For Mexico in particular, this new development is troubling. “The SPP measures to coordinate security have pressured Mexico to militarize its southern border and adopt repressive measures toward Central and South Americans presumably in transit to the United States,” writes Carlsen. “The false conflation of undocumented immigration with security in the United States has also led to measures that have little to do with Mexico’s own national security and cause friction with friendly nations, such as the decision to require visas for citizens of Brazil and Ecuador to enter the country.”

In the second part of his two-part interview with FPIF contributor Michael Shank—this time on India-Pakistan relations—Noam Chomsky also reflects on the relationship between military and commercial interests. The nuclear deal between the United States and India, for instance, is not just about a strengthened security relationship. “It opens exports markets in India. In fact, Condoleezza Rice testified in Congress to that effect: that it would have commercial value to the United States, it would open Indian markets for exports,” Chomsky relates. “The main exports might be military jets. That’s exactly what we don’t want because that’s going to again be a trigger for escalation. India gets more advanced offensive military forces, Pakistan will want the same, and China will want the same.”
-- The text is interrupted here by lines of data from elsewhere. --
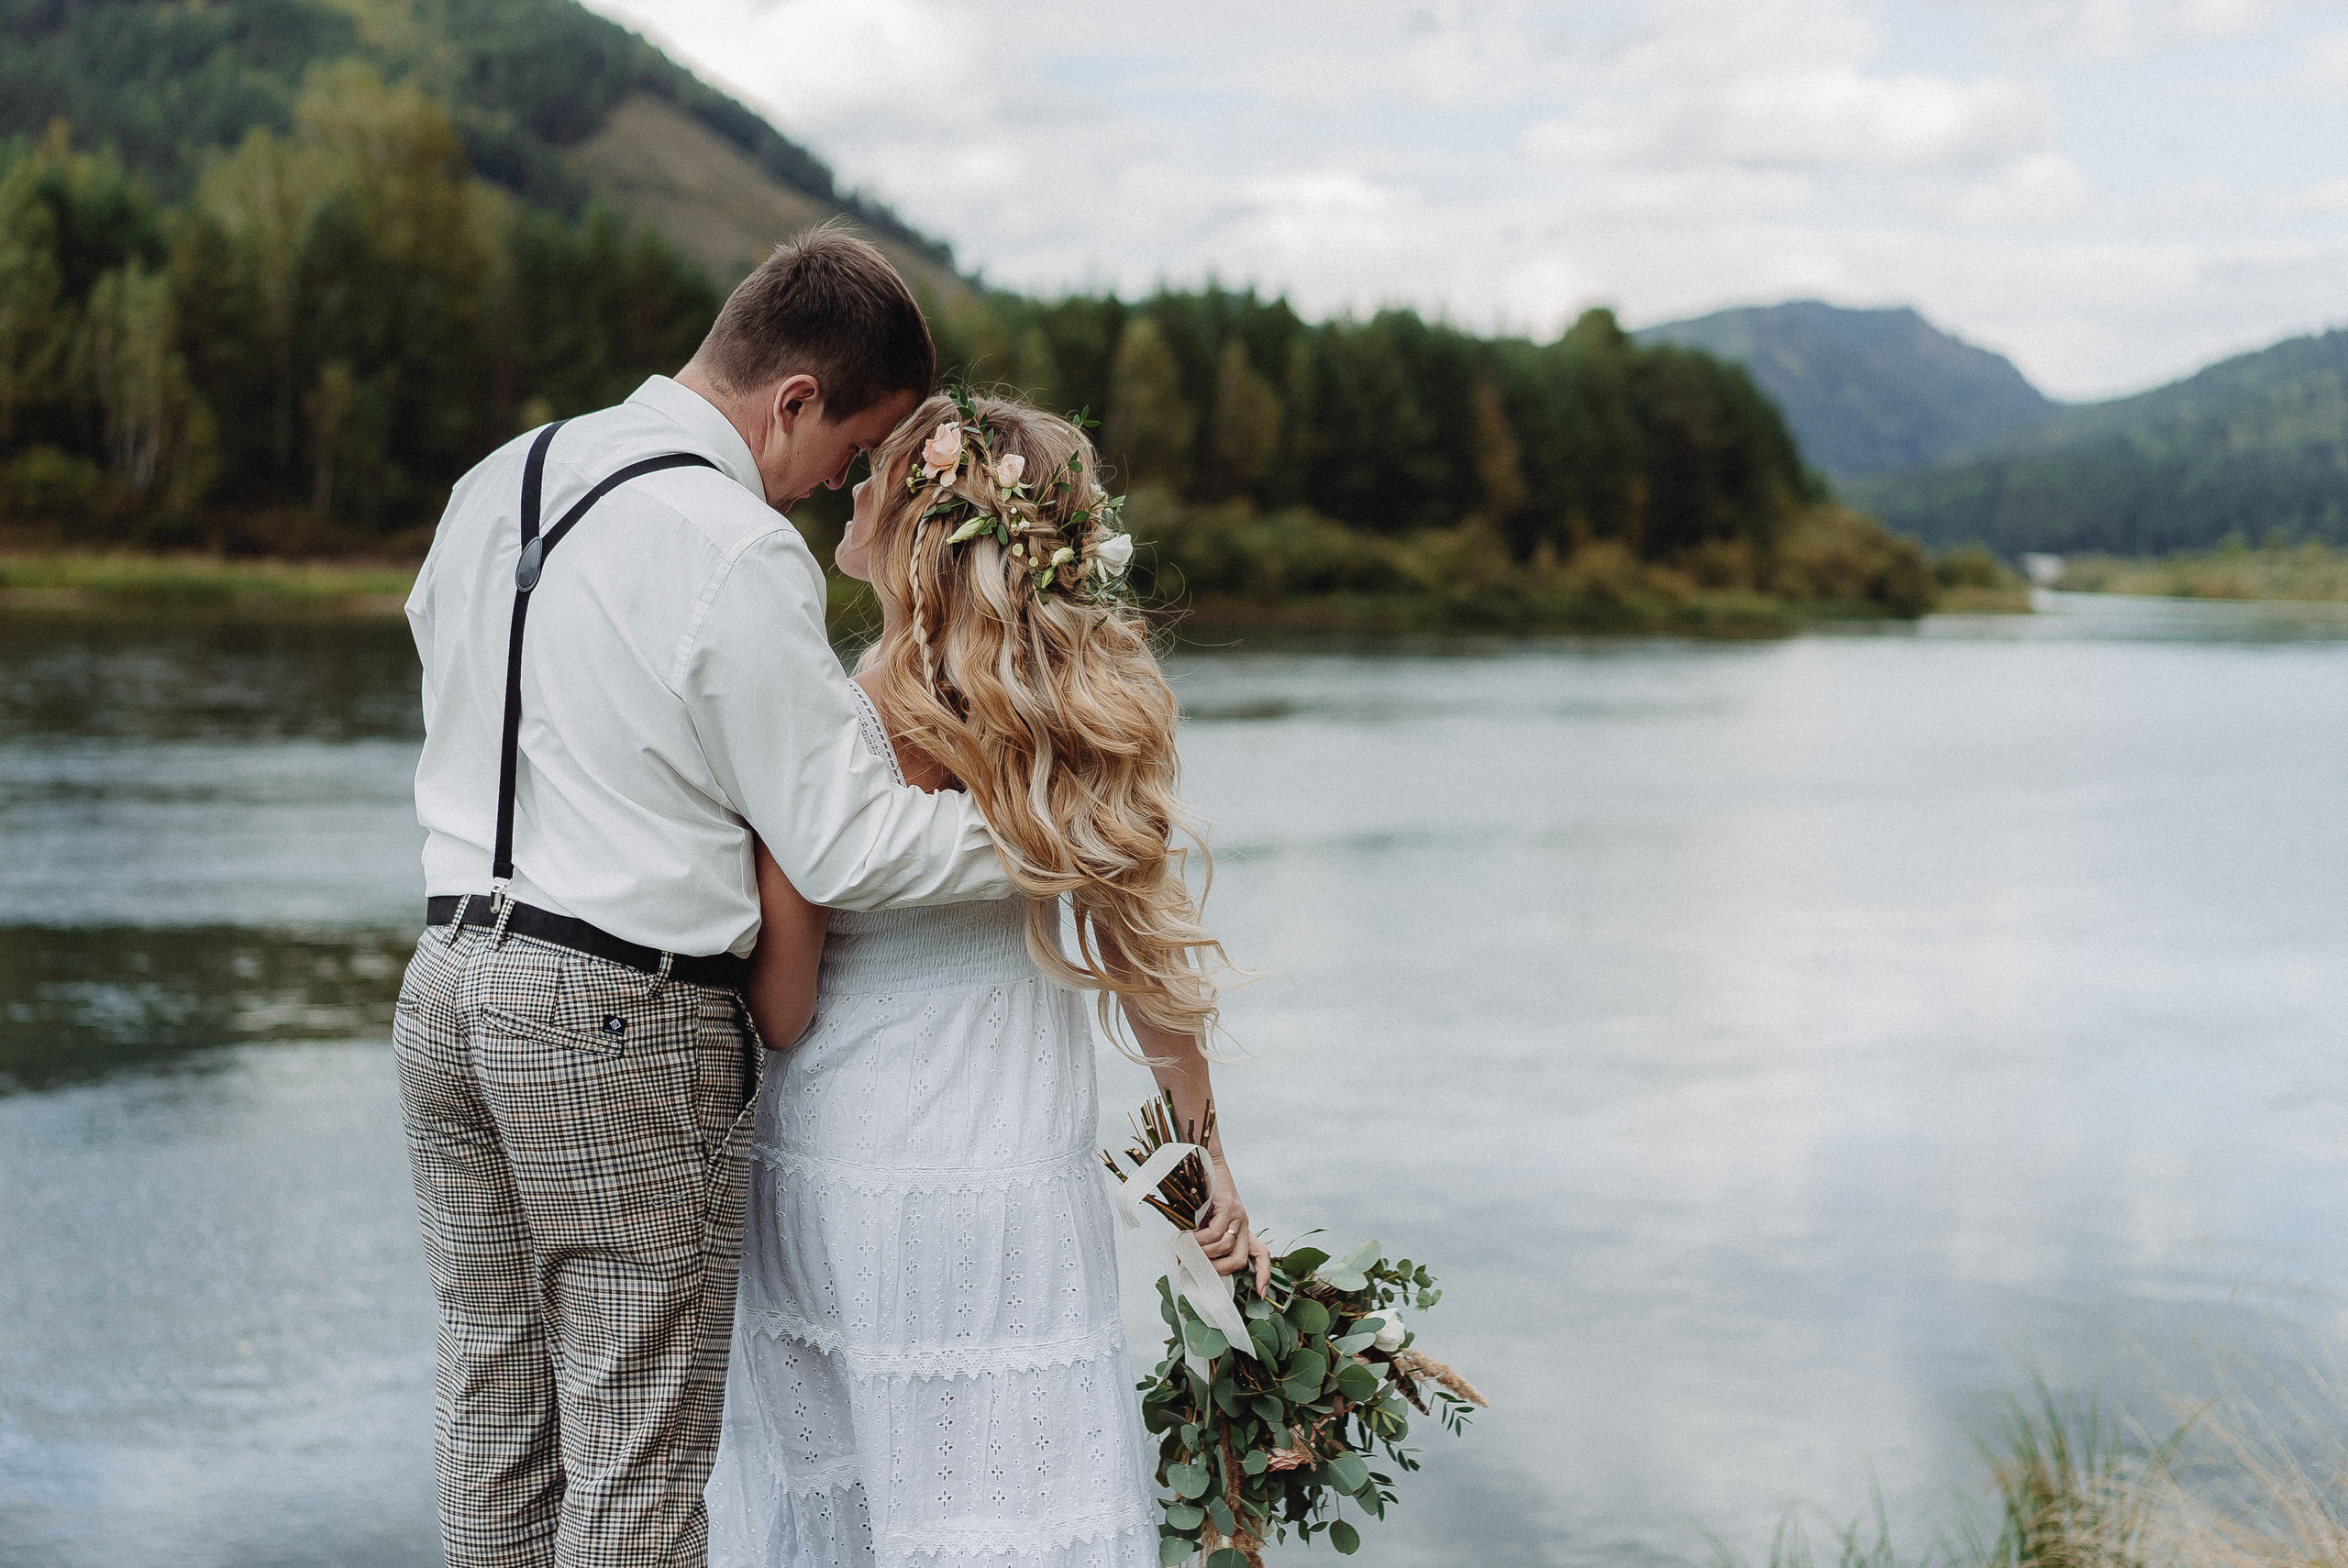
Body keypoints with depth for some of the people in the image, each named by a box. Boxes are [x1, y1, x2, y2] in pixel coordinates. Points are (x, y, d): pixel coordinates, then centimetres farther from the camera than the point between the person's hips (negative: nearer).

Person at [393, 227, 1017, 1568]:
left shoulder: (494, 486, 10)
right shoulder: (743, 553, -16)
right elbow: (848, 848, -16)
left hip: (446, 984, 8)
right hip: (627, 1022, -8)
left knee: (494, 1406, 17)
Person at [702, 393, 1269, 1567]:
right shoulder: (1080, 717, -7)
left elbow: (780, 1010, -9)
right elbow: (1147, 949, 0)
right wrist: (1207, 1151, 11)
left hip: (837, 1169, -1)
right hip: (1014, 1180, 2)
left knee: (818, 1469, 15)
Finally, in New York, the UN Permanent Forum on Indigenous Issues has just wrapped up its deliberations. As Yifat Susskind explains in Indigenous Women’s Pushback, Indigenous activists and their allies have been pushing for a UN Declaration on the Rights of Indigenous Peoples that the United States, and several other major countries, has tried to water down to irrelevance. Susskind links the efforts of Indigenous communities to secure collective rights to the efforts of Indigenous women to challenge gender-based violence. She also describes the extraordinary work of Samburu women to build a women-run village in Kenya and the Miskito community to preserve their culture and traditions in Nicaragua.

“Indigenous Peoples have fought for centuries against genocide, displacement, colonization, and forced assimilation. This violence has left Indigenous communities among the poorest and most marginalized in the world, alienated from state politics, and disenfranchised by national governments,” Susskind writes. “Because of gender discrimination, the pattern is most entrenched for Indigenous women. Today, the human rights—and very survival of—Indigenous Peoples are increasingly threatened, as states and corporations battle for control of the Earth’s dwindling supply of natural resources, many of which are located on Indigenous territories.”

The pushback of Indigenous Peoples is an extraordinary development in world history. Indigenous activists are working at an international level at the UN. They are strengthening communities at a local level. And they are also challenging the national mythos of war. The Okinawans, after all, are also an Indigenous people. And perhaps that is the ultimate reason why the extraordinary Cornerstone of Peace lists all the casualties of war. On this Memorial Day, let us all honor this bold, Indigenous approach and memorialize beyond borders.